L’évolution des événements scéniques et des personnages reste l’ombre du récit. L’action, les réactions et la manière dont sont décrits les héros chers à notre cœur m’ont parfois semblé irréalistes et éloignées de la conception que l’on a d’Harry, Ron et Hermione, des personnages que l’on a suivis pendant des années. Par exemple, j’ai relevé quelques épisodes qui m’ont assez déplu sur le trio : la représentation du couple Ron et Hermione se veut très démonstrative, « gnangnan » et cela mène à des moments que j’ai trouvé inadéquates avec cet amour pudique et discret qui naît  au fil de sept tomes, ou des propos très durs tenus par Harry à son fils ou encore une scène au Ministère de la Magie qui discrédite complètement le pouvoir et l’intelligence d’Hermione – souvent décrite comme une des sorcières les plus intelligente de sa génération-. A cela je pourrai aussi ajouter des rapports entre nos anciens héros et leurs anciens professeurs parfois trop décalés.

Cependant le non-sens le plus total demeure dans le titre. Cette version inédite autour de l’ « Enfant Maudit » me paraît insensée. Certainement la fin est surprenante mai invraisemblable. Et ce choix d’interprétation marque bien une différence entre le récit de Jack Throne et les œuvres initiales de J.K Rowling. Si tu n’as pas encore lu le texte, je te conseille de t’arrêter là, car même si je ne citerai aucun nom, je préfère ne pas dévoiler implicitement le dénouement. SI on s’appuie sur le portrait fait de ce protagoniste par J.K Rowling, il est irréaliste qu’un tel être ait pu avoir un enfant. Cet être est dénué d’amour, d’émotion et l’unique once d’amour qu’il pourrait avoir ne serait qu’envers lui-même. Il n’a jamais rien cherché d’autre que l’immortalité et le pouvoir. Je ne pense pas non plus à une procréation à visée intéressée puisque il ne cherchait que la propre survie de son corps dans le temps. Son corps et non son sang. Alors cette perspective me paraît impossible, tout sachant que c’est un personnage uniquement centré sur lui-même.

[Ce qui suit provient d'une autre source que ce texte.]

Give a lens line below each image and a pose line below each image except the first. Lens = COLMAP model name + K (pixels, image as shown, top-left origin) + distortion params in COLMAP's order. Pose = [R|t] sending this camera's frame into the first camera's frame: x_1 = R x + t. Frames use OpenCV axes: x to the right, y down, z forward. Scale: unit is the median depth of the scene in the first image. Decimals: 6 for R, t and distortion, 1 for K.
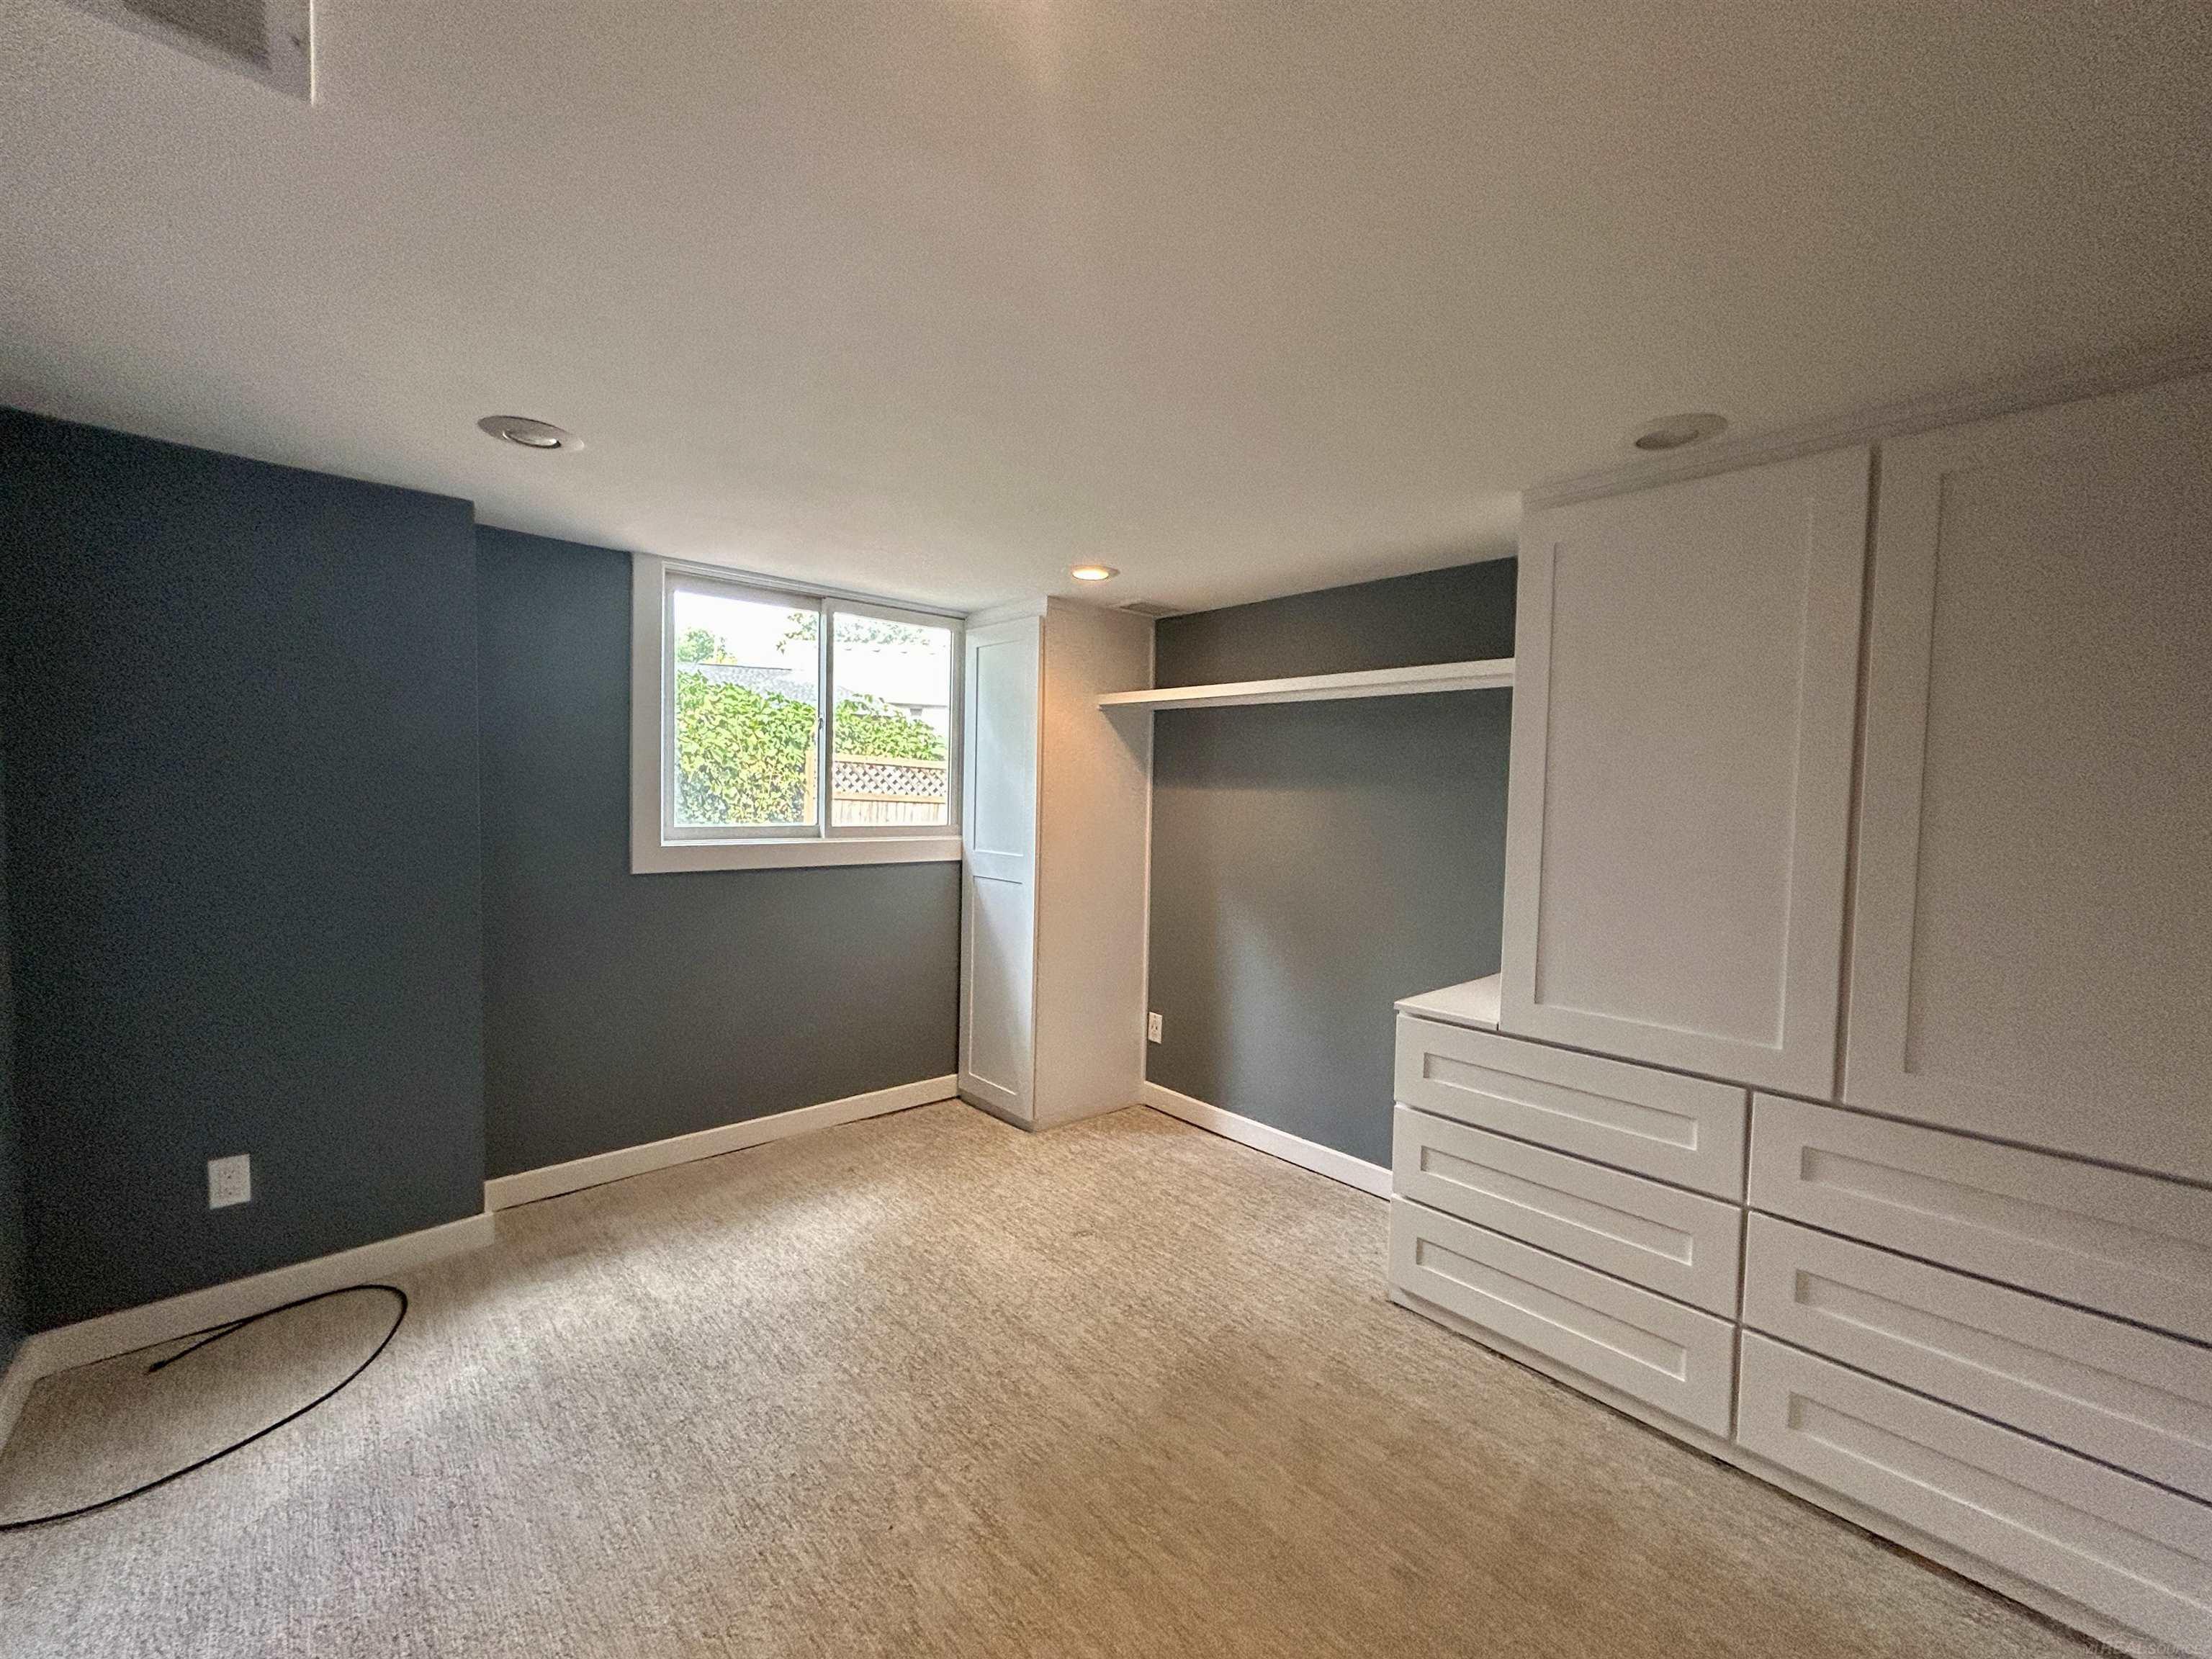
lens RADIAL K [[897.5, 0, 1101.7], [0, 897.5, 827.8], [0, 0, 1]] dist [-0.000438, 0.000389]
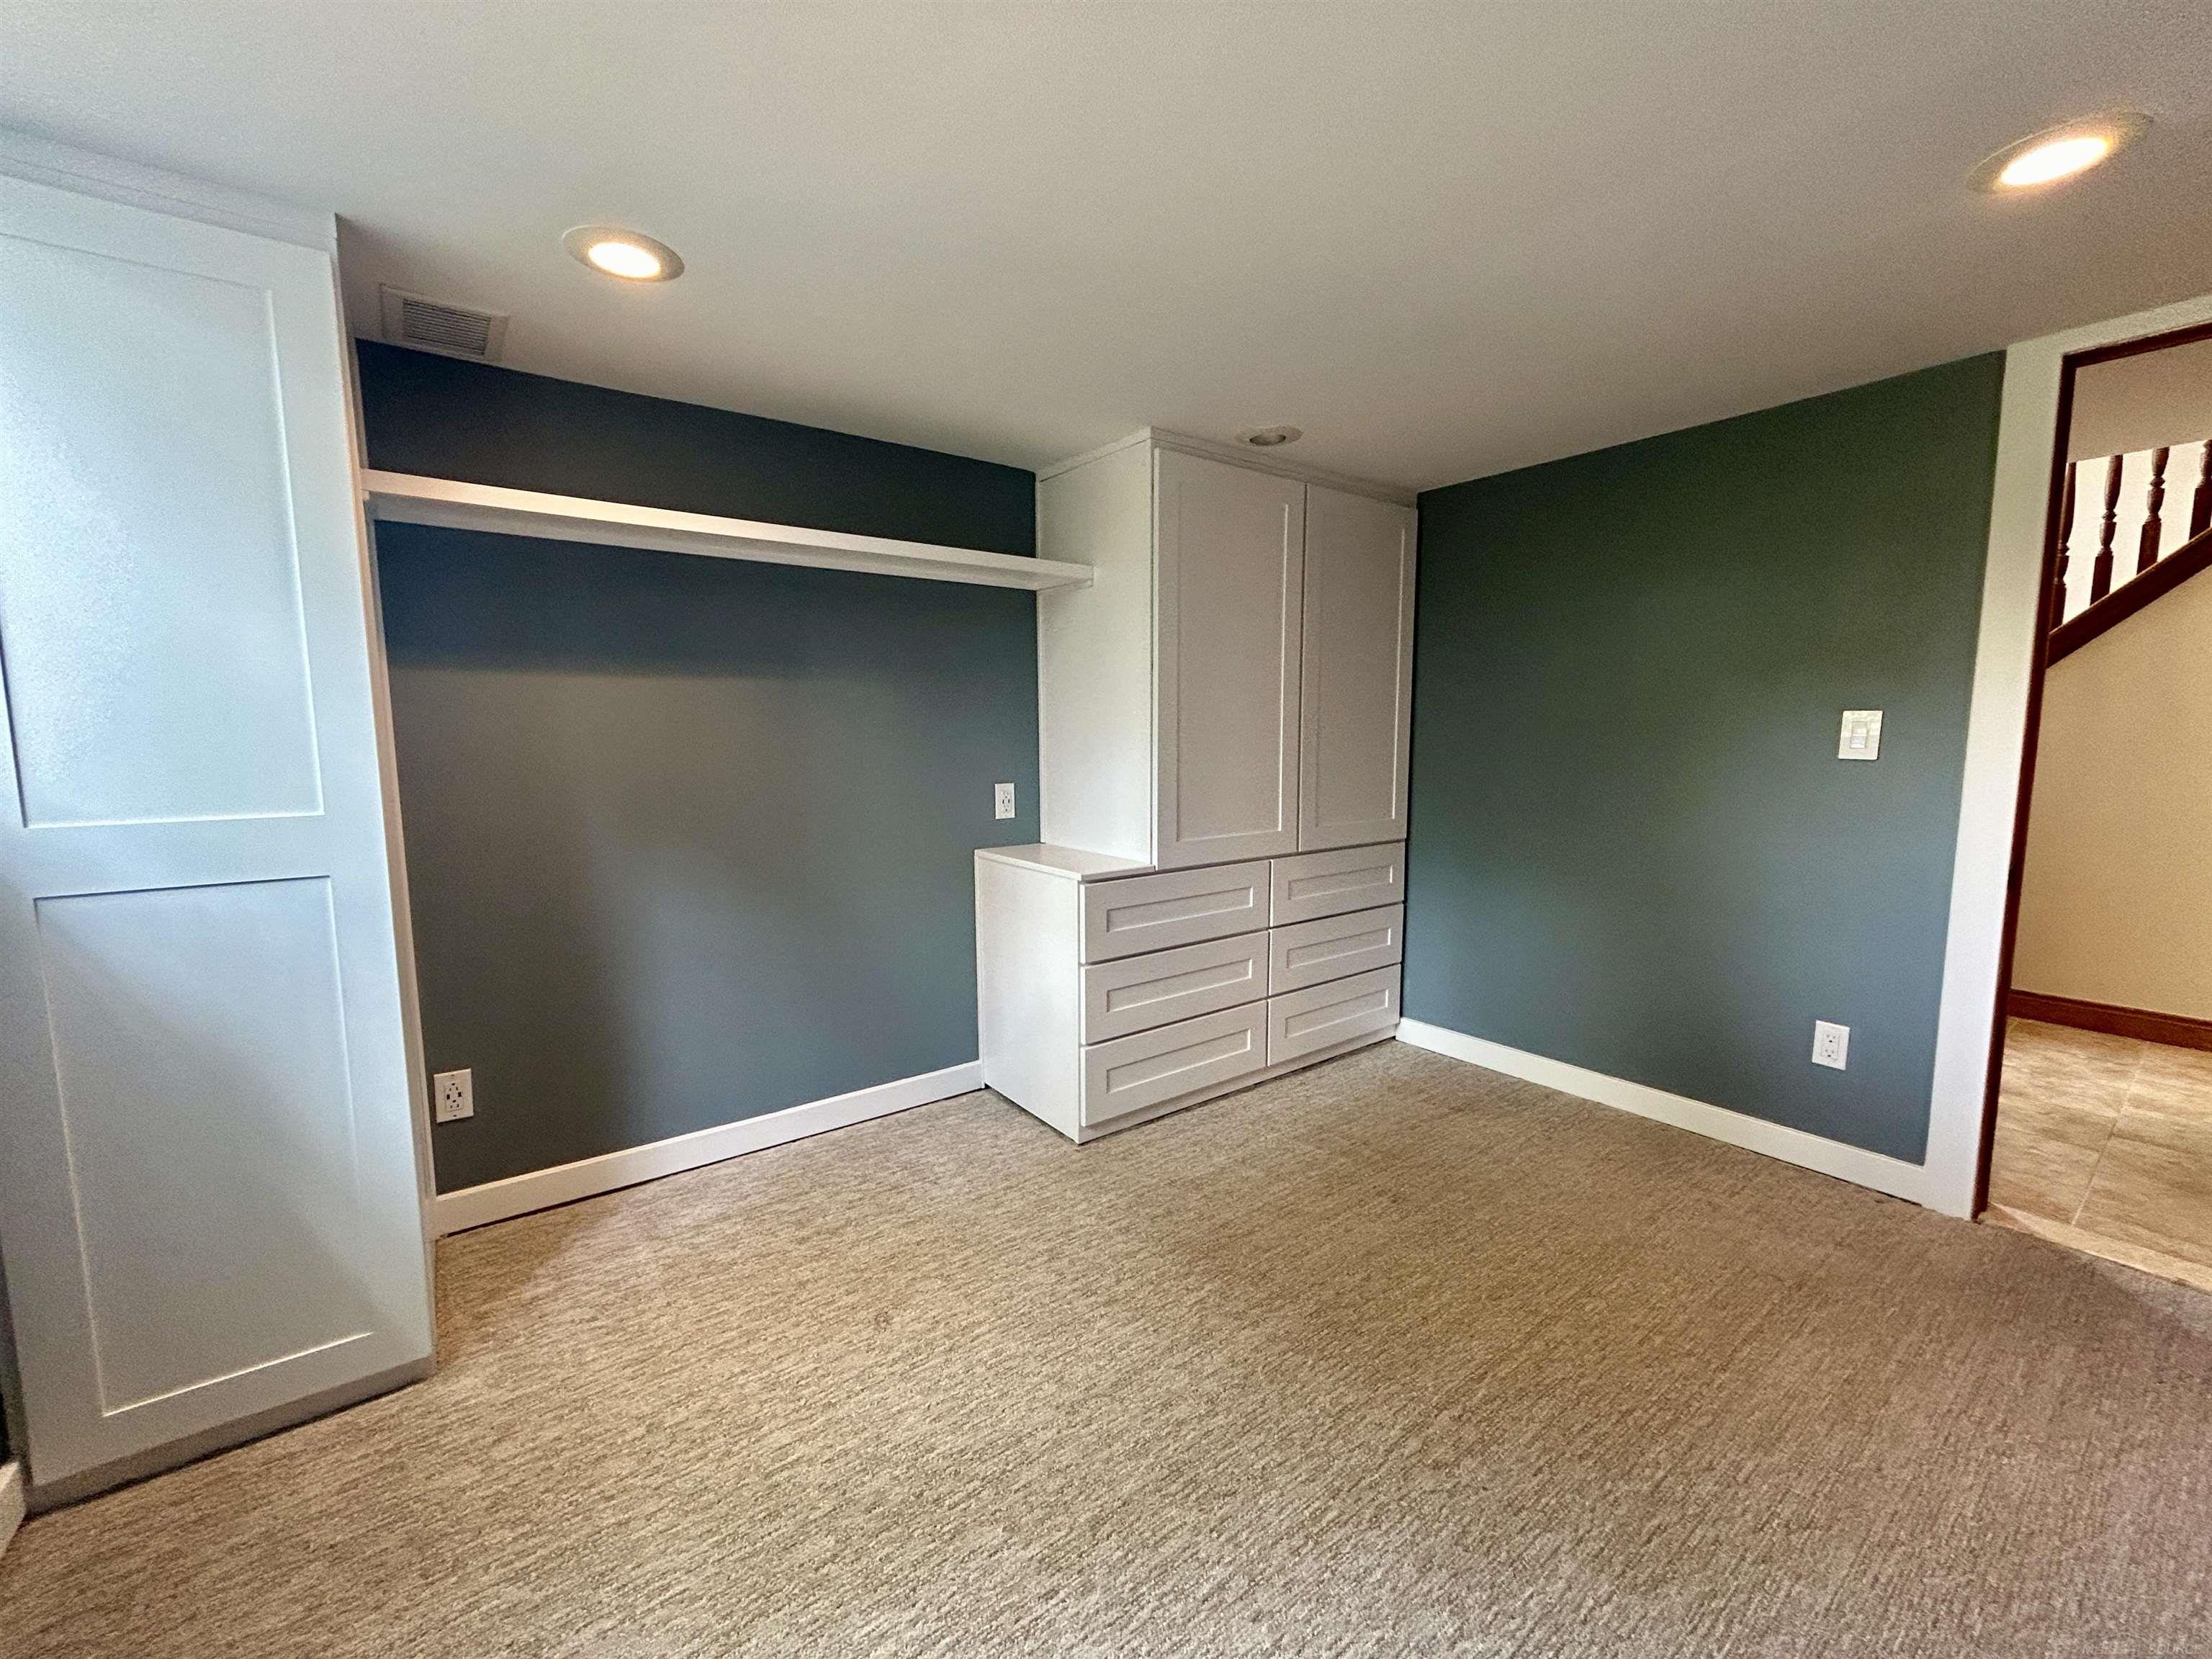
lens RADIAL K [[897.5, 0, 1101.7], [0, 897.5, 827.8], [0, 0, 1]] dist [-0.000438, 0.000389]
pose [[0.093956, -0.134906, 0.986394, -0.689531], [0.048958, 0.990204, 0.130764, 0.000244], [-0.994372, 0.036006, 0.099640, 0.826274]]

Par conséquent, cette lecture me laisse perplexe : je suis déchirée entre la joie d’avoir retrouvée un monde magique avec des héros inédits et attachants et un sentiment de déception suite à des personnages initiaux méconnaissables et un dénouement incohérent. Face à cette contradiction s’ajoute la sensation d’une histoire incomplète. Derrière ce texte inanimé et stoïque,  se cache tout en travail de représentation que l’on ignore et qui pourtant doit être majeur dans la réception de cette œuvre.


Harry Potter et l’Enfant est un beau récit d’amitié et de fraternité entre un père et son fils malgré des invraisemblances et une représentation assez spécifique du trio mythique. Ce texte ne demande qu’à être vu sur les planches.